### YOUR GOAL:
From the data below, copy each line that includes the word "meters".

★ ★ ★ ★ ★ ★ ★

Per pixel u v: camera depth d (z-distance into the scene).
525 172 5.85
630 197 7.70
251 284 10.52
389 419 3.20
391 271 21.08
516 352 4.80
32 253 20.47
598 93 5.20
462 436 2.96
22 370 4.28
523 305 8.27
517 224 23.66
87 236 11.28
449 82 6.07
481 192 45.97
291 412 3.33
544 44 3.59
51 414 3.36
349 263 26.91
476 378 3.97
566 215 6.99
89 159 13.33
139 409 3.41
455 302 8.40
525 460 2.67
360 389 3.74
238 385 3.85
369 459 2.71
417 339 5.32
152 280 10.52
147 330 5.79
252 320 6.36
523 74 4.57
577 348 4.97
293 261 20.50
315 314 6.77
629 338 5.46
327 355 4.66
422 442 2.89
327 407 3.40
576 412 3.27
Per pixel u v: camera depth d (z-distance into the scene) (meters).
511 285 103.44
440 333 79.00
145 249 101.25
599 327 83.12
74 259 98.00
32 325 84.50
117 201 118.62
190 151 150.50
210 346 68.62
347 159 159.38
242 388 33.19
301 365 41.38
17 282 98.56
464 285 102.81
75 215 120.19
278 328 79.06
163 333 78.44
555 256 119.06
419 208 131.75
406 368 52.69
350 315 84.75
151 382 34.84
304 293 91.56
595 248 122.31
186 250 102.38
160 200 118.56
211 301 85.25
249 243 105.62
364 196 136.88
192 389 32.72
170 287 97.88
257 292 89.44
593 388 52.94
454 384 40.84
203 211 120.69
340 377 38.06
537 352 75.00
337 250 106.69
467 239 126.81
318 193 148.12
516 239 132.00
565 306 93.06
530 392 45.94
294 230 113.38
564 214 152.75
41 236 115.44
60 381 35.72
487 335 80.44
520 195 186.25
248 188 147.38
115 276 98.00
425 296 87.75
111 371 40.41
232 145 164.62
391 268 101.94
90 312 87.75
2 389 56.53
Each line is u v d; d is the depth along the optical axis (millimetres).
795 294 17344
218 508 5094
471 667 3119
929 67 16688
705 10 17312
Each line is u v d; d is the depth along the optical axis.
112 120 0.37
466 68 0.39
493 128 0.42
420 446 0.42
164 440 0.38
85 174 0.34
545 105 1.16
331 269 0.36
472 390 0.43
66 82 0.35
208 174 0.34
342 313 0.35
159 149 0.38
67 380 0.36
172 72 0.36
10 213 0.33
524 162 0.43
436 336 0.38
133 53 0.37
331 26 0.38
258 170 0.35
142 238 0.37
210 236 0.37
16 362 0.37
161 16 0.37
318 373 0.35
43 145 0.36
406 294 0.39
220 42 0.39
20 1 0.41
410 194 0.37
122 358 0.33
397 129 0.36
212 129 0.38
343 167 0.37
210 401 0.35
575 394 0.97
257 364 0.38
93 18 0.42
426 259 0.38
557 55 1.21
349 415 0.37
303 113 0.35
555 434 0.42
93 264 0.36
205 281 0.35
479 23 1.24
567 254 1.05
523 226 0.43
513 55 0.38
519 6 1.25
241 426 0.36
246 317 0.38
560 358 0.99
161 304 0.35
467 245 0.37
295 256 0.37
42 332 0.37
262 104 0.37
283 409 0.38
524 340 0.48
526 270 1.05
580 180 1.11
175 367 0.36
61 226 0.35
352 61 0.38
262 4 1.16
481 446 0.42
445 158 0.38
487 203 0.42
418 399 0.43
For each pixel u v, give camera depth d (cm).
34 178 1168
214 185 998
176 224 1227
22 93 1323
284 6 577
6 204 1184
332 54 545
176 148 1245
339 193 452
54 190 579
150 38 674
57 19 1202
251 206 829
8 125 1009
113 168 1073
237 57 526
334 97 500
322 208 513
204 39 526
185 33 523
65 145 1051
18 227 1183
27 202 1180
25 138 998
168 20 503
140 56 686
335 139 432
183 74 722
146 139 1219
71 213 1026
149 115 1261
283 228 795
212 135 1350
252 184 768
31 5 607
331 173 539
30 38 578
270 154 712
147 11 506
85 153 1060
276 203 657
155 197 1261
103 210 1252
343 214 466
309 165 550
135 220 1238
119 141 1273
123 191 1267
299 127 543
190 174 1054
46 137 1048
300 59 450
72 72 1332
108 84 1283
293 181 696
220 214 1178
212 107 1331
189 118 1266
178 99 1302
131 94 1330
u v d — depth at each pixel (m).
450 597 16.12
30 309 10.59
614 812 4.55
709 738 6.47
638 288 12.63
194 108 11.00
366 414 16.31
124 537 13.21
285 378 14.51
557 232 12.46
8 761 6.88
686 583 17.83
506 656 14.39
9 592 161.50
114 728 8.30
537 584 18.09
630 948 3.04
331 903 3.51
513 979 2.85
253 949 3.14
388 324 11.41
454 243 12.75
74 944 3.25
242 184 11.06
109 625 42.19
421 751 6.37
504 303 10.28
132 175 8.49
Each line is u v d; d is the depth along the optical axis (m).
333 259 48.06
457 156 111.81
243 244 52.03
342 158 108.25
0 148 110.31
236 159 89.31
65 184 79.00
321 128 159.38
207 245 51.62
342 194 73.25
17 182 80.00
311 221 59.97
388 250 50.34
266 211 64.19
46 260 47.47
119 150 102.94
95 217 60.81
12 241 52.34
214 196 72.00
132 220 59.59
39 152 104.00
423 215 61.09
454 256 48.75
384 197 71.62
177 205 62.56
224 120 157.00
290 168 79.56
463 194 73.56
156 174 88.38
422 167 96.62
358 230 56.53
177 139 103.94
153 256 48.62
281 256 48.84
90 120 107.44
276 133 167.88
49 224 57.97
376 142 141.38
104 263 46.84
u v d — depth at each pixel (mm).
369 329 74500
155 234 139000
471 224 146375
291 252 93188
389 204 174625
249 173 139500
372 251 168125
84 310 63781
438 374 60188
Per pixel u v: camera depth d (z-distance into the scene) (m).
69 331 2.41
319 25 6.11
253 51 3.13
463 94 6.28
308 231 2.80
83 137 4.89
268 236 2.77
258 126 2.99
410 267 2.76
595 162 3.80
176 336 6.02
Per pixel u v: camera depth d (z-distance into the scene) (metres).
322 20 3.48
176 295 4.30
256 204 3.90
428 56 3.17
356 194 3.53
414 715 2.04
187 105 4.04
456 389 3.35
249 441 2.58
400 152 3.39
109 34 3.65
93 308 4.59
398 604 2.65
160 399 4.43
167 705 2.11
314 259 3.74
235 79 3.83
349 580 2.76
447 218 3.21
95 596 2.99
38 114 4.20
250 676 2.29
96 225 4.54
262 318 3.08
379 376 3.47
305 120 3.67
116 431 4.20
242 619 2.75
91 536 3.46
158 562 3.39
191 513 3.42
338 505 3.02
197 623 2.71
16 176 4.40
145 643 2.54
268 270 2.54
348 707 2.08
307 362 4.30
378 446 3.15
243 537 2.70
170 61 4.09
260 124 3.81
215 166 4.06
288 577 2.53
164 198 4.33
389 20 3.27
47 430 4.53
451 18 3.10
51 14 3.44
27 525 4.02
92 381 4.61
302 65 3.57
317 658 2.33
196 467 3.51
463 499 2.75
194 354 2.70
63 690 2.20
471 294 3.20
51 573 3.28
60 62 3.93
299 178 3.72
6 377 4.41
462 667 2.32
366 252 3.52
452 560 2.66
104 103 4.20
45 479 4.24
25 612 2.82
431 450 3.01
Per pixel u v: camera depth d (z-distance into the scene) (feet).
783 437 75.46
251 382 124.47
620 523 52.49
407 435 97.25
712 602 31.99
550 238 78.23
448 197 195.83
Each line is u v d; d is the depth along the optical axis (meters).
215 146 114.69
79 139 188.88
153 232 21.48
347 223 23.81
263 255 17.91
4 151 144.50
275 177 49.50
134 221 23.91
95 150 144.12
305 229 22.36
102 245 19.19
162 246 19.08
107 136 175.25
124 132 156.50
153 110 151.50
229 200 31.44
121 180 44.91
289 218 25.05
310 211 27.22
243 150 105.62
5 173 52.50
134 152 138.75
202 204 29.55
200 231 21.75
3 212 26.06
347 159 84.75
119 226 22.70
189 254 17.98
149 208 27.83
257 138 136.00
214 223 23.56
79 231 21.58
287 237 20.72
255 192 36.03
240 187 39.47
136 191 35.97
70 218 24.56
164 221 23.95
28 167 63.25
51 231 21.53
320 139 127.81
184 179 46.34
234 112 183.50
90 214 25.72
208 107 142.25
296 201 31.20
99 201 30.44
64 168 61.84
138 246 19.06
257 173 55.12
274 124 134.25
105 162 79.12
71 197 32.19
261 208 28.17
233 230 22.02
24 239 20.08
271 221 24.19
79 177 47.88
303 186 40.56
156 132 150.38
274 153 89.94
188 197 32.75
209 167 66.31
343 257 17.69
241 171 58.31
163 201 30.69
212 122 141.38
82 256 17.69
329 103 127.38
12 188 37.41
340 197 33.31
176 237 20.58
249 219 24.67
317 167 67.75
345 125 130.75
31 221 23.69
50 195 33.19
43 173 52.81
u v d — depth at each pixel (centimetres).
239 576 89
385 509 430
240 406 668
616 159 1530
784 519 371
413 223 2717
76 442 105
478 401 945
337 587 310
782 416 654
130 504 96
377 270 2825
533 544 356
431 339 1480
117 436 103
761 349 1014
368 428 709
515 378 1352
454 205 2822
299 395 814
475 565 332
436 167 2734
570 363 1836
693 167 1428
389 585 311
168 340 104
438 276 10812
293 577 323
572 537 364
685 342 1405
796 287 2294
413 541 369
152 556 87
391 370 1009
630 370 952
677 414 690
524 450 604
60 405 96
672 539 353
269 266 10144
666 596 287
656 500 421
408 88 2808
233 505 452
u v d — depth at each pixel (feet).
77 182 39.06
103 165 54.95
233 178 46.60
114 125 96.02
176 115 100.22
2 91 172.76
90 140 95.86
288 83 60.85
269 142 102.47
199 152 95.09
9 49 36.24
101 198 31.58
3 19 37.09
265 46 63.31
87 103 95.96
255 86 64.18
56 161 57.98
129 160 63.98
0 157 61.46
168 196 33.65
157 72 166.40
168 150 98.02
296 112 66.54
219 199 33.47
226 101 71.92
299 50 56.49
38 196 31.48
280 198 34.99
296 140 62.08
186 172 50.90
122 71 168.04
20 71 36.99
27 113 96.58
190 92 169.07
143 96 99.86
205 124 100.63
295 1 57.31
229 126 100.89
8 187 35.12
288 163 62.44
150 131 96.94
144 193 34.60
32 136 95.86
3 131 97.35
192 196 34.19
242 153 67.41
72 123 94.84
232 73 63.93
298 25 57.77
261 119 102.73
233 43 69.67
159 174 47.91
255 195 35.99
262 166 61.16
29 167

★ ★ ★ ★ ★ ★ ★

### YOUR SOLUTION:
Per pixel u v: camera depth d (z-distance into the scene) (meters).
Each line is u v d; d is the depth along the optical axis (meters).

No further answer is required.